Кроме того, тогда он уже, возможно, чувствовал, что для него период оригинальных мыслей и скрупулезных расчетов подходит к концу. Ему было под пятьдесят, расцвет его математического гения был позади, а впереди маячило мрачное и одинокое существование в кембриджском колледже. Ньютон по-прежнему активно занимался алхимическими опытами и толкованием Писания, однако вполне очевидно, что ему хотелось вырваться на простор, пока еще оставалась такая возможность. Он желал добиться успеха в какой-то иной сфере деятельности. И в конце концов Ньютон доказал, что он это может.
Весной 1692 года Ричард Бентли, молодой богослов, прочел в церкви Святого Мартина в Полях[41] цикл проповедей, который назвал «Опровержение атеизма». В ходе этих выступлений он использовал недавние открытия Ньютона, изложенные в Principia Mathematica, как подтверждение Божественного провидения, действующего во Вселенной. Прежде чем передать свою работу в печать, он написал Ньютону, чтобы уточнить некоторые вопросы. В ответ Ньютон прислал твердое заверение: «Когда я писал свой трактат о системе мироздания, я размышлял о подобных же принципах, которые могли бы применяться для укрепления веры в Божество, а посему мне весьма отрадно обнаружить, что мои труды оказались полезны для этой цели».

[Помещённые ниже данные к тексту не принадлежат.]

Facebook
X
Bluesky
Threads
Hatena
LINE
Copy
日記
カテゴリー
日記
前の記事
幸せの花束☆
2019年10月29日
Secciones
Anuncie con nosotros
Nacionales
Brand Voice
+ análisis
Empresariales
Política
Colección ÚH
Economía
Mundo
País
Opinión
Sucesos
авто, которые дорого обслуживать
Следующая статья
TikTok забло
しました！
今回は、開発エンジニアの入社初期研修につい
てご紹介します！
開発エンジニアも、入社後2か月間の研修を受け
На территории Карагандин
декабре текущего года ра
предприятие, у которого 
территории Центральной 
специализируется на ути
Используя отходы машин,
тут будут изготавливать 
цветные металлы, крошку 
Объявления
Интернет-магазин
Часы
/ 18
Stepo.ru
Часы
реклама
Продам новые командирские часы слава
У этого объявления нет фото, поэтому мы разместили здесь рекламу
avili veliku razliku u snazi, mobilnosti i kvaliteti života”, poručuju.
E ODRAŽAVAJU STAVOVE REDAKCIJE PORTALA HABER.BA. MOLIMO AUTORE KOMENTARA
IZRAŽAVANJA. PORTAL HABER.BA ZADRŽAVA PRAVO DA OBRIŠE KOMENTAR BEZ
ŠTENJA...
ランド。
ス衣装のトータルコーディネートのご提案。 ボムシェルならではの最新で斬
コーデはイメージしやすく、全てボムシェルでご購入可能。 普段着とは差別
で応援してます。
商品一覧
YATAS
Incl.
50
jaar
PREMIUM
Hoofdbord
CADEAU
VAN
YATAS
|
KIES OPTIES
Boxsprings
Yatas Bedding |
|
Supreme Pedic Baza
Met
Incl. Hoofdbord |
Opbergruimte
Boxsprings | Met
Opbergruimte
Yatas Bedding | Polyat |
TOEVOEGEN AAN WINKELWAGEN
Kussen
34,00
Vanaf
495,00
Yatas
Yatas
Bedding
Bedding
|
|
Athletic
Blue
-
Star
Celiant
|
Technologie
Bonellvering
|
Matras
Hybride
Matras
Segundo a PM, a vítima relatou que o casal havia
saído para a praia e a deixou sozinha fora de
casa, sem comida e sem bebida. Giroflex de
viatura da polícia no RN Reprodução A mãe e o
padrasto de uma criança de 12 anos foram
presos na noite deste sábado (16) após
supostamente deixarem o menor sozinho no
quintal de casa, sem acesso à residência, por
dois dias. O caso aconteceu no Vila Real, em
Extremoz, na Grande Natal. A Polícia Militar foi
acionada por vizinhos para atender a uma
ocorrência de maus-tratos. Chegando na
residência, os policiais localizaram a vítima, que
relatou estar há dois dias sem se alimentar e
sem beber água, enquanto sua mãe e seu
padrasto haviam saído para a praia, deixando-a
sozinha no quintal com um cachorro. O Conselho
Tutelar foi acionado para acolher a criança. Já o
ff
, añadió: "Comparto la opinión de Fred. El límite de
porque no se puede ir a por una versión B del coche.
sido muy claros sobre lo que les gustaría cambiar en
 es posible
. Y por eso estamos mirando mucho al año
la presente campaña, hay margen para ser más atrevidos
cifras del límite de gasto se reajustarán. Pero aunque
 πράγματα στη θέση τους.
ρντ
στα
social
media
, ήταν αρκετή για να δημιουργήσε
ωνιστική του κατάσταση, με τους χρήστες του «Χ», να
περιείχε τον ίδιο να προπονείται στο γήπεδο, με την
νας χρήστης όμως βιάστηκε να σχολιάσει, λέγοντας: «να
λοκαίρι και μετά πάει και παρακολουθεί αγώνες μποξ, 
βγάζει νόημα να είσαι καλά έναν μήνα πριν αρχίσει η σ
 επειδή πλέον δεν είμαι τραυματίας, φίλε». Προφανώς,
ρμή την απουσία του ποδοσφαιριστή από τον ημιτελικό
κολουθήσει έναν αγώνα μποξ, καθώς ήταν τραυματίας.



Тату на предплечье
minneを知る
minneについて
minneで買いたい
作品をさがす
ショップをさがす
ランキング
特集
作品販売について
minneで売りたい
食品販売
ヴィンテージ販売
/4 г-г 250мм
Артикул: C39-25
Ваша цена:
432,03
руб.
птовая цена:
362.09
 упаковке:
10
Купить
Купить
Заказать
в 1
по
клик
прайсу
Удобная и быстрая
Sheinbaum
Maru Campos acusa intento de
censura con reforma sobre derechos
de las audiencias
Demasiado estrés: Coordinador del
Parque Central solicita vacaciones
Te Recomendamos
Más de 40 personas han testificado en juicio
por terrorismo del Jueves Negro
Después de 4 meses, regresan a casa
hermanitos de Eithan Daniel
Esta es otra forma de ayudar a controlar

Следует ли поэтому считать «Начала» не только научным, но и религиозным трактатом? Возможно, это уже слишком, если учесть его устрашающе строгое математическое содержание, однако нет никаких сомнений, что натурфилософия Ньютона изначально имела религиозную направленность. В письмах к Бентли он заявлял, что в миг творения Господь наделил каждую созданную Им частицу материи «врожденным тяготением к прочим». Отсюда следует, что вся материя во Вселенной рано или поздно схлопнется, однако Создатель сделал Вселенную бесконечной, а потому некоторые куски материи «обратятся в одни массивные тела, а иные обратятся в другие, что породит бесконечное число больших масс, разбросанных на великом расстоянии друг от друга по всему бесконечному пространству». Вполне в рамках современных представлений о Вселенной.